Notice what it says at 8:53:05 AM. This indicated that the cause for Outlook not opening had to do with the database… that means my “Main Identity” had a corrupted database as a result of my iMac suddenly losing power.

Next step then is to attempt to rebuild the database and this is accomplished by holding the Option (or ALT) key on your keyboard as you launch Outlook either by clicking on its icon in your dock, or by double-clicking on the application directly.

At this point the Microsoft Database Utility should launch and you’ll see this:

Screen Shot 2013-01-24 at 9.36.28 AM

You’ll want to select “Main Identity” and then click “Rebuild”

Hopefully you will then see your computer progress through a rebuilding process that takes 5 steps:

Screen Shot 2013-01-24 at 9.35.48 AM


Once the database has been rebuilt, your original Main Identity will be re-named “Main Identity [Backed up 2013-01-24 09.35.34]”, but of course yours will have a different timestamp.

At this point you cross your fingers, take a deep breath and attempt to launch Outlook 2011 again. This time you should find that things are back to normal and it will launch normally with a freshly rebuilt and hopefully trouble-free Main Identity database.

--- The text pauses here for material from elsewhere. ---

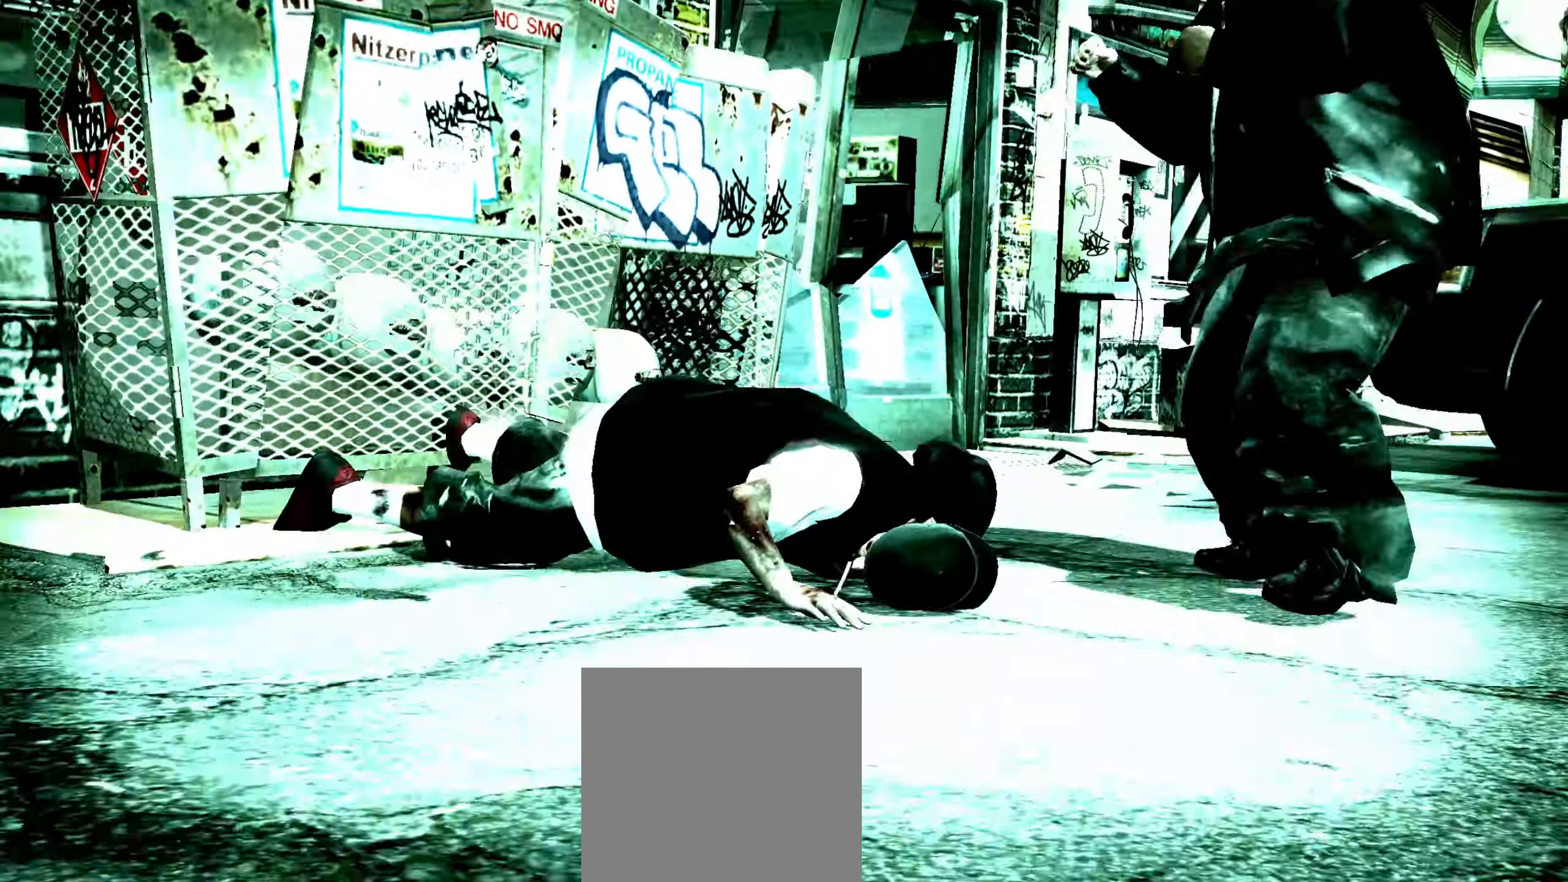
{"dt_ms": 500, "buttons": [], "left_stick": "right", "right_stick": "center", "events": [[17, "left_stick", "right"], [50, "left_stick", "left"], [200, "B", "down"], [250, "B", "up"], [317, "B", "down"], [317, "left_stick", "center"], [367, "B", "up"], [383, "left_stick", "right"], [433, "B", "down"], [467, "B", "up"]]}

iMac slowing down? It’s time to visit the Console

Console-MessagesWhen your computer was brand new, it seemed so fast. Remember? And now, a couple years later you find yourself mumbling and grumbling because everything just seems so slow. Switching apps seems slow, launching apps takes forever, you are constantly seeing the spinning beach ball.

There are many reasons why a computer can begin to slow down. Looking in the Console is an oft overlooked tool in diagnosing these issues but there are more steps to be taken and in a future post, I’ll delve into that subject in greater depth. For now, one of the first things to do is to check permissions by using Disk Utility. When you launch Disk Utility, you will want to select your boot drive and then click on Repair Disk Permissions. This is a good habit to get in to… you cannot get into trouble by checking permissions every few weeks or so. This periodic task can resolve many quirky issues.

If you are still experiencing sluggish performance another place to check for leads as to what may be contributing to the slowness is your Console app. You’ll find this helpful app in your Applications > Utilities folder. This is where you will find all the logs pertaining to system errors and such.

Frequently you will find a particular error repeating itself hundreds of times a minute. You can literally have thousands of repeating errors occurring for a variety of reasons. This continual logging of repeating errors will consume a lot of processing time and can really slow down your computer. As an example, for the last couple weeks my computer was so slow I was just about ready to take the drastic measure of reformatting my drive, reinstalling Snow Leopard and then migrating all my apps, docs and settings from my backup back over, just to clean things up. But I visited my Console and noticed a repeating error. The error was: “11/10/09 10:23:07 PM – Tue, Nov 10    kernel    USBF:    140949.261    << _mouseParameter.button[1]=0x0” and it was repeating over and over again.

Here is what the console log looked like.


After a bit of investigation and Googling, I concluded it was caused by my Logitech Marble Mouse. I had deinstalled the Logitech Control Center a few weeks ago to resolve another issue I was having and by doing so, the mouse was causing repeating errors that were being logged by the thousands in Console. I reinstalled the Logitech Control Center software and after a restart noticed an immediate improvement in computer response. And the errors stopped completely.

So, before taking drastic steps, do a few basic steps first and make sure checking the logs in Console is one of those first steps.